In fact, the Minister of Health has abdicated her responsibilities. When the last budget was brought down, she formally announced there would be a national forum on health, as promised in the red book, to be chaired by none other than the Prime Minister. We were told the health care system would be spared until the conclusions of the vast public forum were known.
While the Minister of Health was unable to hold her forum, which was going to provide all the answers, her colleague, the Minister of Finance, wasted no time and spared no expense on a course of action. The national forum, the discussions and the reforms were all to be scuttled; blind, uniform and unilateral cuts were the answer.
The Minister of Health who must see the same two-tiered two- speed system we see everywhere in Canada, should have the courage to rise in this House and denounce the unilateral decisions of her colleague, the Minister of Finance.

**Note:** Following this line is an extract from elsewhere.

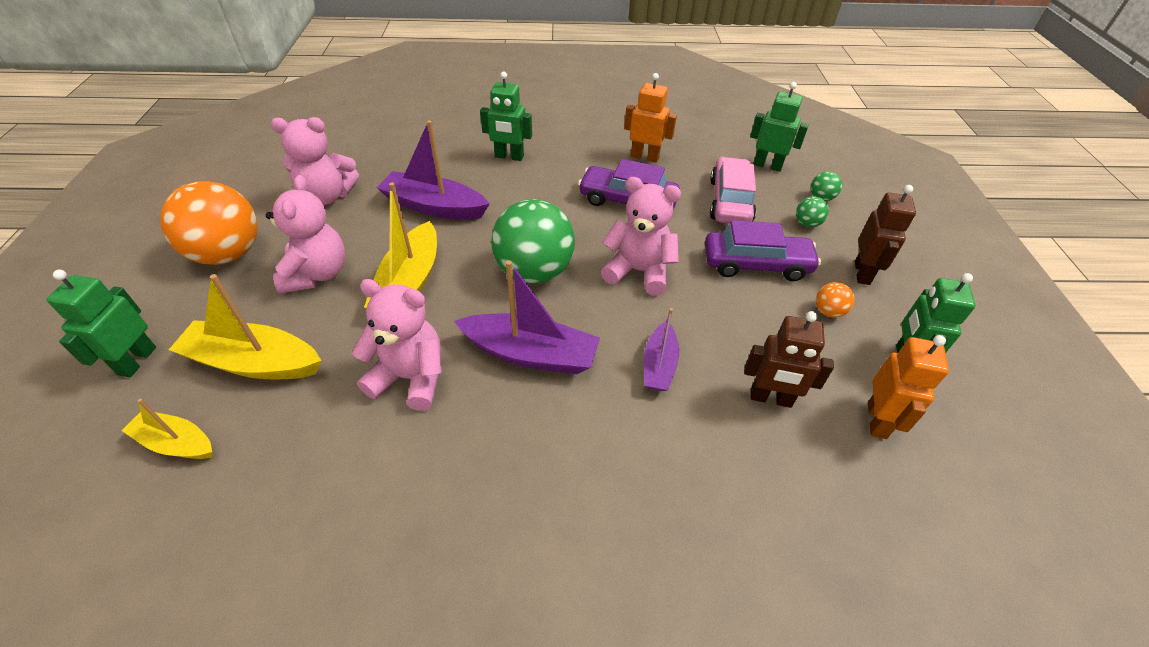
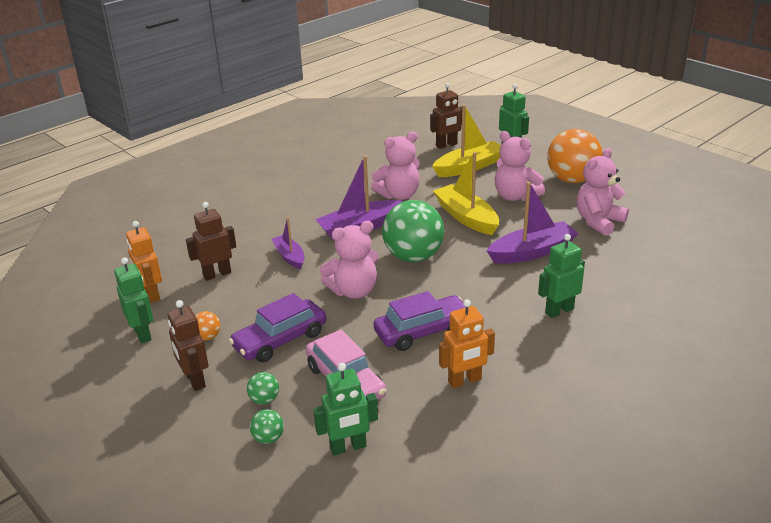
camera: 140 degrees right, 15 degrees down
(176, 443) = (446, 145): yellow boat -> brown robot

Bill C-76 proves to us that the Minister of Finance is not getting caught up in his colleagues' proposed reforms. In the case of the Axworthy reforms, he did not wait for either the report or the recommendations. The agenda for reform was so vague, there was no time to wait. This was the case also for the national forum on health. At the rate things are going, with the health department dragging its feet and finance charging away at a gallop, there will probably be no more money for transfers by the time the Minister of Finance gets a whiff of a recommendation from the national forum on health.
In the final analysis, this bill is the antithesis of flexible federalism. Nothing in it, in the facts or in the measures announced alters the status quo in the slightest. On the contrary, it confirms the governments imperialist propensity to conduct its business with the provinces by presenting them with a fait accompli. It is true to its vision of ever more centralized federalism.
Mr. Speaker, I conclude on this point. The bill conceals serious consequences for the future. It continues to widen the gap between the rich and the poor in our society and condemns many aspects of our social programs to certain death. The people of Canada have to know these things. More specifically, the people of Quebec have to know them before they make a final decision on the federal system, which is clearly not managing to solve its problems and is even less successful at changing to meet the expectations of Quebecers.